Cette nuit-là, je ne dormis guère. Allongé sur ma paillasse, j’entendais la respiration tranquille du capitaine, et je voyais la lune disparaître dans un coin de la fenêtre ouverte. J’avais le front brûlant comme si j’étais pris de la fièvre quarte, et la sueur trempait mes draps autour de mon corps. Du bordel voisin arrivaient parfois un rire de femme ou les notes isolées d’une guitare.

Agité, incapable de trouver le sommeil, je me levai pour aller, pieds nus, m’accouder à la fenêtre. La lune donnait aux toits une apparence irréelle, et le linge étendu sur les terrasses pendait immobile comme des suaires blancs. Naturellement, je pensais à Angelica.

Je n’entendis le capitaine Alatriste que lorsqu’il fut près de moi. Il était, lui aussi, en chemise et pieds nus. Il resta comme moi à regarder la nuit sans rien dire, et j’observai du coin de l’œil son nez aquilin, ses yeux clairs concentrés sur l’étrange clarté extérieure, sa moustache épaisse qui accentuait son profil formidable de soldat.

— Elle est fidèle aux siens, dit-il enfin.

Cet « elle » dans sa bouche me fit frémir. Puis j’acquiesçai sans mot dire. Du haut de mes brèves années, j’aurais discuté n’importe quelle opinion sur n’importe quel sujet ; mais pas celle-là, à laquelle je ne m’attendais pas. Je pouvais la comprendre.

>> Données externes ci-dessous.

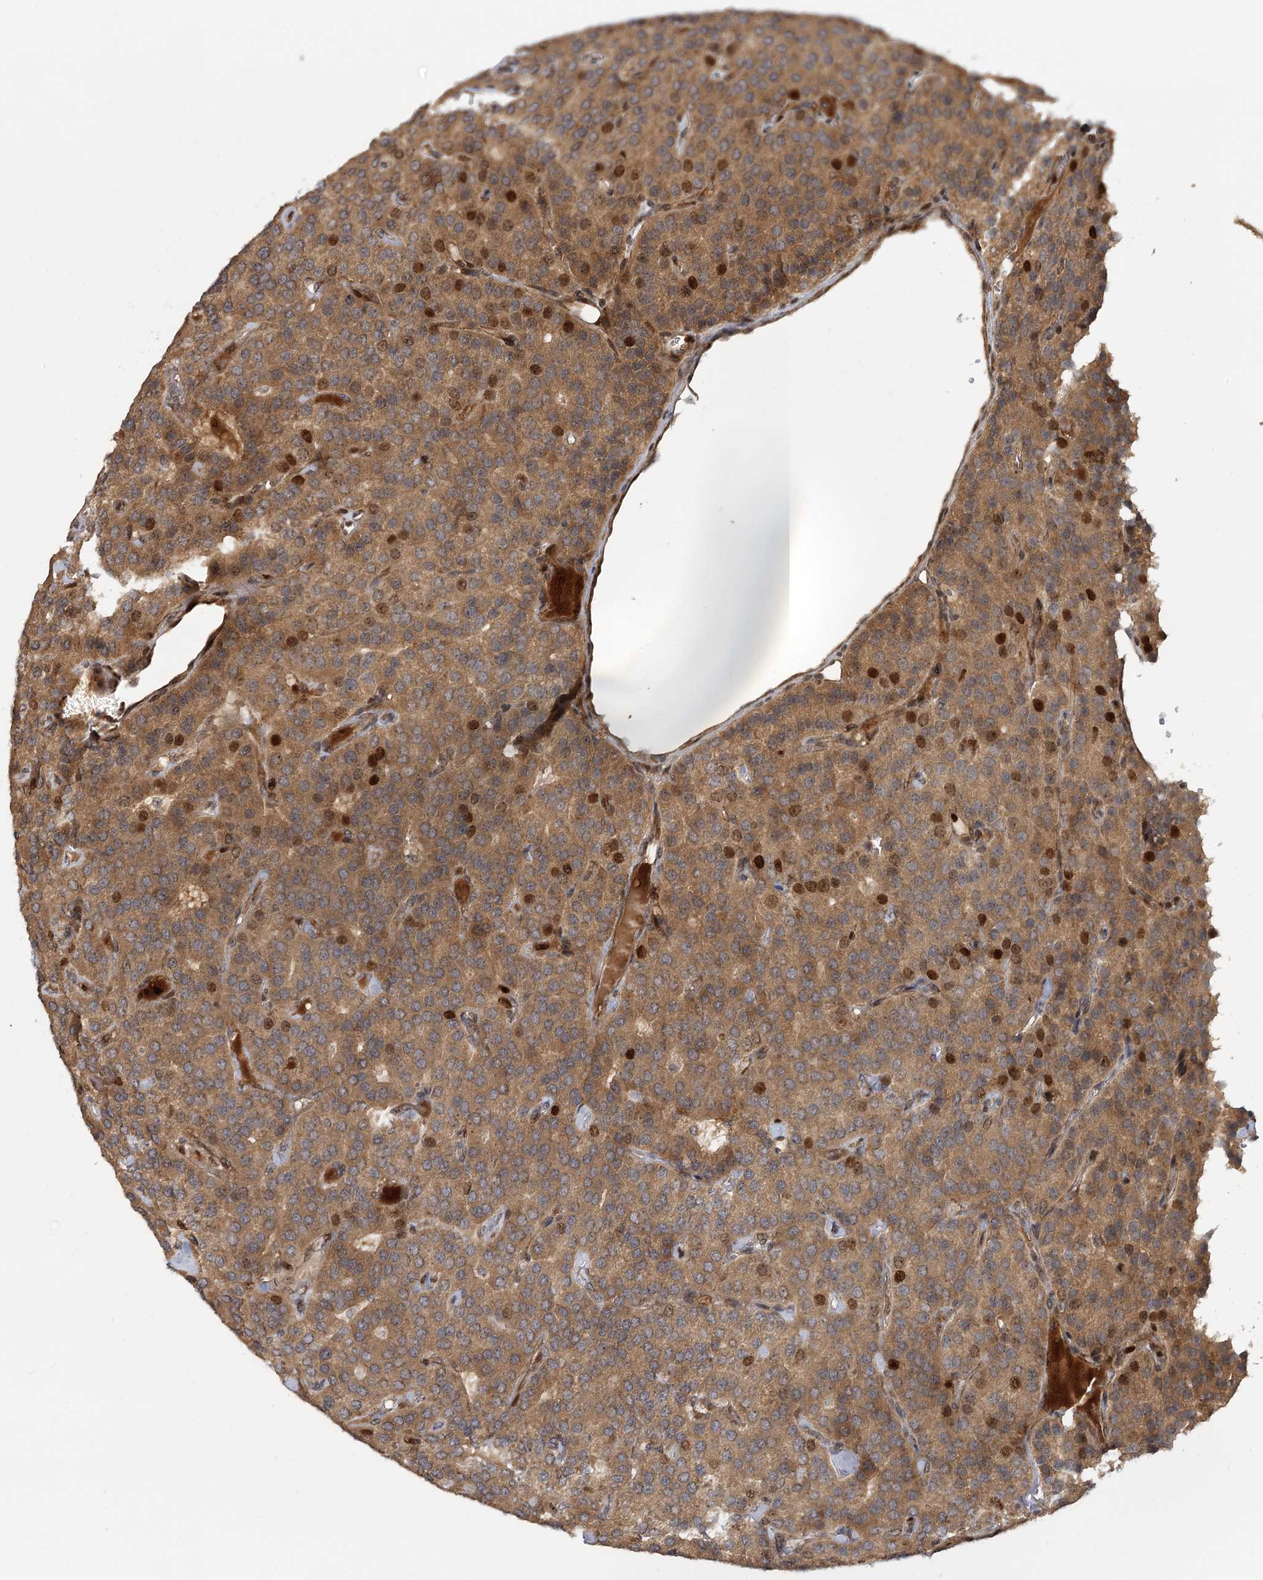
{"staining": {"intensity": "moderate", "quantity": ">75%", "location": "cytoplasmic/membranous,nuclear"}, "tissue": "parathyroid gland", "cell_type": "Glandular cells", "image_type": "normal", "snomed": [{"axis": "morphology", "description": "Normal tissue, NOS"}, {"axis": "morphology", "description": "Adenoma, NOS"}, {"axis": "topography", "description": "Parathyroid gland"}], "caption": "Brown immunohistochemical staining in benign human parathyroid gland reveals moderate cytoplasmic/membranous,nuclear positivity in about >75% of glandular cells. The protein of interest is stained brown, and the nuclei are stained in blue (DAB (3,3'-diaminobenzidine) IHC with brightfield microscopy, high magnification).", "gene": "PIK3C2A", "patient": {"sex": "female", "age": 86}}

— C’est naturel, ajouta-t-il.

Je ne sais s’il se référait à Angelica ou à mes sentiments contradictoires. Soudain, je sentis comme un malaise envahir ma poitrine. Une étrange angoisse.

— Je l’aime, murmurai-je.

À peine avais-je prononcé ces mots que je fus pris d’une honte intense. Mais le capitaine ne se moqua pas de moi, il ne me fit pas non plus de remarques oiseuses. Il demeurait immobile, en contemplant la nuit.

— Nous aimons tous une fois, dit-il. Ou plusieurs.

— Plusieurs ?

Ma question parut le prendre au dépourvu. Il se tut un moment, comme s’il se considérait obligé d’ajouter quelque chose mais ne savait pas très bien quoi. Il s’éclaircit la gorge. Je l’entendais s’agiter près de moi, mal à l’aise.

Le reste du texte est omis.